Labor unions that oppose Norwegian Air Shuttle’s effort to gain a foreign air carrier permit for its Irish subsidiary to fly to the U.S. have garnered support from the U.S. Congress. A bipartisan group of 188 members of the House has asked the Department of Transportation (DOT) to deny the application.
In a letter to Transportation Secretary Anthony Foxx, dated November 24, the lawmakers state that Norwegian’s application is not in the public interest “and would unfairly put domestic airlines at a competitive disadvantage.” They “reiterate our belief” that Norwegian’s planned business model would violate the U.S.-European Union Open Skies Agreement. Fifty-six Republicans signed the letter.
Last December, Norwegian applied for both a foreign air carrier permit and an exemption for its Norwegian Air International (NAI) subsidiary to conduct scheduled and charter operations to and from the United States. The DOT on September 2 dismissed the exemption, which would have allowed NAI to operate while the department reviewed the permit application. That application is pending.
Unions, which along with several major U.S. and European carriers oppose the application, charge that the airline seeks to evade Norwegian and international labor laws and pay pilots less by establishing NAI as an Irish airline. “NAI’s business plan, which involves basing in Ireland despite no plans to fly in or out of that country, and hiring workers based in Bangkok through a Singaporean hiring agency, all to avoid Norway’s strong labor protections, tax laws and regulations, is a clear violation” of the Open Skies agreement, the Transportation Trades Department, AFL-CIO, said in a statement announcing the congressional support.
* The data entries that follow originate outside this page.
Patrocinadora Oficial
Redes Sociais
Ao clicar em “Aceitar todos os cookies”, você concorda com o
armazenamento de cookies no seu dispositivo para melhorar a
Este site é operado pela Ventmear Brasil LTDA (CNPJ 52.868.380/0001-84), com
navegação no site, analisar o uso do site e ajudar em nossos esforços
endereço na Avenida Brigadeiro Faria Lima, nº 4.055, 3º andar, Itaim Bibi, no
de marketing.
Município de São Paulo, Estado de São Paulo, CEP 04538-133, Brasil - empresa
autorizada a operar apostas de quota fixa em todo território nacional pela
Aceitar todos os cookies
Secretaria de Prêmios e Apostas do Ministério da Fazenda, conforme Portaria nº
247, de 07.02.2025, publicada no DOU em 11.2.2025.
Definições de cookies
Norwegian Air Shuttle CEO Bjørn Kjos, addressing the International Aviation Club in Washington, D.C., on November 20, said opponents are attempting to block competition from the low-fare carrier. “The big network airlines and their unions are spending millions of dollars on slanderous campaigns and lobbying,” Kjos said, according to a transcript. NAI “is planning to have the same set-up as its parent company, Norwegian Air Shuttle, which is operating flights to and from the U.S. today: the same airplanes, the same pilots, all of them with European licenses, the same cabin crew—most of them Americans—and the same destinations.” The airline’s application for a foreign air carrier permit “is in full accordance” with the U.S.-EU Open Skies Agreement, he argued.
The war of words coincided with a special meeting the joint committee that oversees the Open Skies agreement held in Washington, D.C., on November 25. Olivier Onidi, the European Commission’s acting director of Mobility and Transport, requested the meeting to discuss the NAI permit application and the DOT’s restrictions on wet leasing of aircraft and crew by EU carriers for international operations, according to a State Department official. The committee did not issue a statement after the meeting.